Mom smiled, and it was a tired smile, a mother's smile, the smile of someone who had learned to love her children exactly as they were. "What a sweet brother you are."

Berna had finished with the coin-plate. It lay in the snow beside her, a ruin of holes and crevices where her teeth had worked the iron, and she was padding toward us with the patient, rolling gait that always made her look like she was about to fall asleep on her feet.

"I've never heard of an iron-eating bear," Mom observed, reaching down to scratch behind Berna's ears.

"You should have seen her at Great-aunt's." I shook my head. "I was afraid she was going to eat all her cookware."

It was strange, I thought, watching her lean into Mom's hand, her eyes closing in contentment. She ate normal food—meat, honey, the things bears were supposed to eat—and she clearly didn't need metal to survive.

If she did, she would have swallowed the coin-plate whole instead of picking at it, treating it like a treat she had earned and was determined to enjoy.

There was something there. Guardian Bears were forged by Titans, masters of earth and stone, and iron was the blood of the earth, the bone of the world. Perhaps she was not eating it at all. Perhaps she was remembering something that had been written into her before she was born.
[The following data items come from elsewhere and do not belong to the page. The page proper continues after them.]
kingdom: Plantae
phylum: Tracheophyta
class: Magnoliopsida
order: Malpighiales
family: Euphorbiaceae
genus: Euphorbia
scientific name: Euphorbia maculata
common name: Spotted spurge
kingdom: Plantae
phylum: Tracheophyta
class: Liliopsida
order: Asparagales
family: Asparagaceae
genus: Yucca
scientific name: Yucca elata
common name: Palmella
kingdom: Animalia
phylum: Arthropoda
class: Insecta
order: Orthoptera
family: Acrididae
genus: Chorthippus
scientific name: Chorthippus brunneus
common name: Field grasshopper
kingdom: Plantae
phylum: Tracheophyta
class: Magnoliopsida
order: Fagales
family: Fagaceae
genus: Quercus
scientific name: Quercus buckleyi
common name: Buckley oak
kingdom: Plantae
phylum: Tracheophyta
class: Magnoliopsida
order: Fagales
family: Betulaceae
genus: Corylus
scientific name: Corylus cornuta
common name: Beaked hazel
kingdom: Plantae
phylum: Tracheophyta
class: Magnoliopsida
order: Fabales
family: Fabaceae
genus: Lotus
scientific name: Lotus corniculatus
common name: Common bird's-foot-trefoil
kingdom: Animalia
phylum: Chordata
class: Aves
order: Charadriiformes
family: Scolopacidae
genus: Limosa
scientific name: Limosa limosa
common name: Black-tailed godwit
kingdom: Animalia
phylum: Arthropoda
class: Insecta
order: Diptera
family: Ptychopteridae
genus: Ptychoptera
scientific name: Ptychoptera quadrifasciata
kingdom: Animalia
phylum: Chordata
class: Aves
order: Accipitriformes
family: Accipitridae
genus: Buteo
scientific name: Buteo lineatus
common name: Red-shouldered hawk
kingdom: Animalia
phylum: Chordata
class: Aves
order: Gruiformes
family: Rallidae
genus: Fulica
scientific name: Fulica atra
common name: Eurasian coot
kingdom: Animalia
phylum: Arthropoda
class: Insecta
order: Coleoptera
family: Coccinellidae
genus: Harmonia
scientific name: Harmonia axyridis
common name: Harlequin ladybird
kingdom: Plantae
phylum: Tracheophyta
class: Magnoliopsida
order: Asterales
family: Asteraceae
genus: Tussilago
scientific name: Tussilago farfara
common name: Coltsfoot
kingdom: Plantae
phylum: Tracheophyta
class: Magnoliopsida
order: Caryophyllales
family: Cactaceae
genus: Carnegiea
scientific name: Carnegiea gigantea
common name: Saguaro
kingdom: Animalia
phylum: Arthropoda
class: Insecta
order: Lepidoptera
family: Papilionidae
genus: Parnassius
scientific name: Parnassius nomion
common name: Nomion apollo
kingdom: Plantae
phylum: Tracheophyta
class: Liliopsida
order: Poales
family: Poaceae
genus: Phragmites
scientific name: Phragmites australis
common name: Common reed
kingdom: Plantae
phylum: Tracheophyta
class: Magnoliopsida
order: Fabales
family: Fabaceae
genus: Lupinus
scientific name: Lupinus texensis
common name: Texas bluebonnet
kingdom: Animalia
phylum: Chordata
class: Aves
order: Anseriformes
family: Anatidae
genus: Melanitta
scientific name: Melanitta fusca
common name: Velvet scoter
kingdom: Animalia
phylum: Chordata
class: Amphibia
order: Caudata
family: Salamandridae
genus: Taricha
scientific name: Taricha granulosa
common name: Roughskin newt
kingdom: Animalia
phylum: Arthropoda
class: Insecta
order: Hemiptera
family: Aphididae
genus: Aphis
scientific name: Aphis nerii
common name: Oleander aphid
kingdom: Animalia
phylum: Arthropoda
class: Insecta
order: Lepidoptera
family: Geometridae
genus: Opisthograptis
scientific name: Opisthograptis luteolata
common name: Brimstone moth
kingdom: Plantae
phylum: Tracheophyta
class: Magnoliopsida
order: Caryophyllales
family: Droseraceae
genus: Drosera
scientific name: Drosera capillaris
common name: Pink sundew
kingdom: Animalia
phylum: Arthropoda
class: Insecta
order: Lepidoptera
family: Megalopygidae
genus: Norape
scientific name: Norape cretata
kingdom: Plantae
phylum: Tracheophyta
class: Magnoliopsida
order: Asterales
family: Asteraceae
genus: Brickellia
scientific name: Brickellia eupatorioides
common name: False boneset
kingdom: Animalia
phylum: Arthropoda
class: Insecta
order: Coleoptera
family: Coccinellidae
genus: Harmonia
"Mom." I kept my voice casual, though my heart was beating faster. "Do you think I could borrow some of Grandpa's sword collection?"

She looked at me, one eyebrow raised. "What do you have in mind, sweetie?"

"I want to see what metals Berna likes." I gestured at the ruined plate. "Grandpa has a lot of different kinds. It might help me understand what she needs."

It was true. It was not the whole truth, but it was true enough.

Mom laughed, and the sound scattered the winter quiet. "I'd love to see Elder Virion's face when he finds out his swords are being used for bear snacks."

I stood, and Berna's head came up immediately, her eyes fixed on me with the unwavering attention of a creature who had learned, in her long captivity, that the only thing worth watching was the one person who had ever brought her back from the dark.

"Let's find something better than cookware for you to chew on," I said, and her tail wagged, and I let myself smile.